In Week 10, we looked at a cartograms as an alternative representation of spatial information. In contrast to maps, some variable (population, for example) is substituted for land area. The representation of geography is distorted to accurately convey this variable.

Our in-class example began to construct a Dorling Cartogram (where geographic entities are represented as scaled circles) of the US states, showing the relative sizes of their population. In this exercise, we will use the force layout to improve the appearance of the cartogram.

What do we need to accomplish?

In a Dorling Cartogram, geographic entities are anchored to their original locations. This however causes overlaps. Leveraging the force layout's ability to iteratively optimize a layout based on competiting forces, we can impose two constraints onto the circles in the Dorling Cartogram and determine a stable, optimized location for each of them.

The two forces are:

  • Collision detection: the force layout will evaluate a pair of circles, and based on their respective location and radius, determine whether they need to be moved apart.
  • Custom gravity: in the absence of other constraints, circles need to gravitate towards their original geographic location.

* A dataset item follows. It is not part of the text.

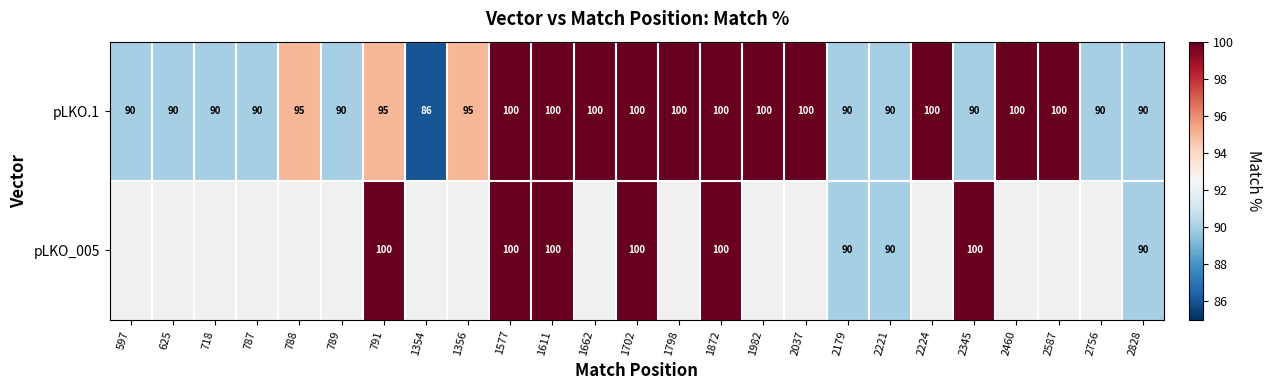

Is it true that pLKO.1 equals 90 at 2756?

True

Laying the ground work with data

Look at line 36 through 48

var data = states.features.map(function(d){
    var centroid = path.centroid(d); //provides two numbers [x,y] indicating the screen coordinates of the state

      return {
        fullName:d.properties.NAME,
        state:d.properties.STATE,
        x0:centroid[0],
        y0:centroid[1],
        x:centroid[0],
        y:centroid[1],
        r:scaleR( (popByState.get(d.properties.STATE)).pop )
    }
});

Knowing that we intend to draw the states as circles in a force layout with collision detection and custom gravity, we need to perform a few preparatory steps on the data itself.

First, remember that states.features is a 52 element array of GeoJSON objects. This block of code:

var data = states.features.map(function(d){
    ...
    
    return {
        ...
    }
});

iterates through states.features, and for each element, returns a new element into a new array called data.

Elements in this new data array has the following key attributes:

  • x,y: these screen coordinates will be modified by the force layout dynamically.
  • x0,y0: these are geographically accurate coordinates, which won't change. The circle nodes will gravitate towards these coordinates in the absence of other constraints.
  • r: circle node radius, important for collision detection calculations.

Construct a force layout

Construct a force layout. This layout should have no charge or gravity. Remember, the only forces we want to act on these circles are our custom gravity and collision detection.

Fun with the tick event

The tick event is at the heart of the the force layout's behavior. Remember, force layout handles the tick event as follows:

force.on('tick',function(e){
    //"e" is the event object with an "alpha" property
    ...
}

where e.alpha keeps track of the force layout's stability. At the start of the force layout, e.alpha is 1. When e.alpha reaches near 0, the layout is stable, the the tick event stops.

Based on our example in class, implement a the two sets of constraints: custom gravity and collision detection.